Transport of Octreotide and Evaluation of Mechanism of Opening the Paracellular Tight Junctions Using Superporous Hydrogel Polymers In Caco-2 Cell Monolayers

The purpose of this study was to investigate the mechanism of opening of tight junctions in Caco-2 cell monolayers using superporous hydrogel (SPH) and SPH composite (SPHC) polymers as permeation enhancers for peptide drug delivery. Moreover, the transport of octreotide across Caco-2 cell monolayers was assessed by application of SPH and SPHC polymers on Caco-2 cell monolayers. In these experiments, N,N,N-trimethyl chitosan chloride with 60% quaternization (TMC60) was used as a positive control for opening of tight junctions. Transepithelial electrical resistance (TEER) studies showed that all three polymers (TMC60, SPH, and SPHC) were able to decrease TEER values to approximately 30% of the initial values, indicating the ability of these polymers to open the tight junctions. Recovery TEER studies showed that the effects of the polymers on Caco-2 cell monolayers were reversible, indicating viability of the cells after incubation with polymers. Both SPH and SPHC (compared with TMC60) were able to increase the paracellular transport of octreotide by their mechanical pressures on tight junctions. The mechanistic studies showed that junctional proteins, including actin, occludin, and claudin-1, were influenced by application of SPH and SPHC polymers to the Caco-2 cell monolayers. SPH and SPHC induced clear changes in the staining pattern of all three proteins compared with the control, indicating that the expression of these proteins in the tight junctions was increased, most likely due to the mechanical pressure of the polymers on the junctional proteins.

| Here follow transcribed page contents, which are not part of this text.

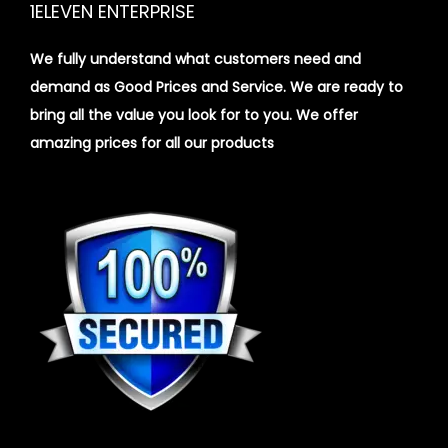
1ELEVEN ENTERPRISE
We fully understand what customers need and
demand as Good Prices and Service. We are ready to
bring all the value you look for to you.
We offer
amazing prices for all our products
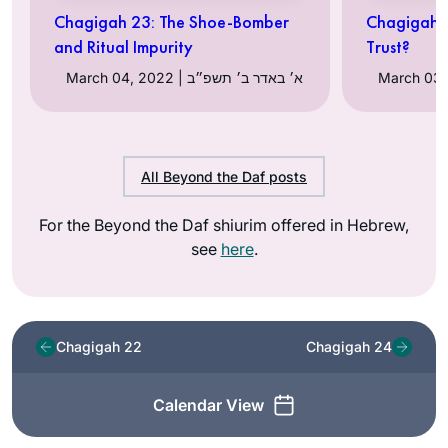
Chagigah 23: The Shoe-Bomber
Chagigah 
and Ritual Impurity
Trust?
March 04, 2022 | א׳ באדר ב׳ תשפ״ב
All Beyond the Daf posts
For the Beyond the Daf shiurim offered in Hebrew,
see
here
.
Chagigah 22
Chagigah 24
Calendar View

Intestinal absorption of human insulin in pigs using delivery systems based on superporous hydrogel polymers

In this in vivo study, novel delivery systems based on superporous hydrogel (SPH) and SPH composite (SPHC) polymers were used to improve the intestinal absorption of insulin in healthy pigs. Six female pigs of approximately 35 kg body weight were used. A cannula was inserted into the jugular vein for blood sampling and a silicone fistula in the duodenum for administration of gelatin capsules containing the delivery systems or insulin solutions. The delivery systems consisted of two components, (1) conveyor system made of SPH and SPHC; (2) core containing insulin. The core was inserted either into the conveyor system (core inside, c.i.) or attached to the surface of conveyor system (core outside, c.o.). The following intestinal formulations were investigated: c.i., c.o. and intraduodenal (i.d.) administration of insulin solutions. Subcutaneous (s.c.) injection of insulin was also investigated for reasons of comparison. Blood samples were taken and analyzed for insulin and glucose concentrations. Relative bioavalibility values of 1.3+/-0.4 and 1.9+/-0.7% were achieved for c.o. and c.i. administrations, respectively. The bioavalibility for i.d. administration of insulin solution was 0.5+/-0.2%. These results indicate that the absorption of insulin was slightly increased using SPH/SPHC-based delivery systems. Furthermore, a large variability was observed, probably due to physiological and metabolic changes during the experiments. Blood glucose levels were slightly decreased after the c.o. and c.i administrations, whereas these levels did not decrease after i.d. administration of insulin solutions. In conclusion, SPH/SPHC-based delivery systems are able to enhance the intestinal absorption of insulin and are, therefore, considered as promising systems for peroral peptide drug delivery. However, insulin delivery from these delivery systems under in vivo have to be improved.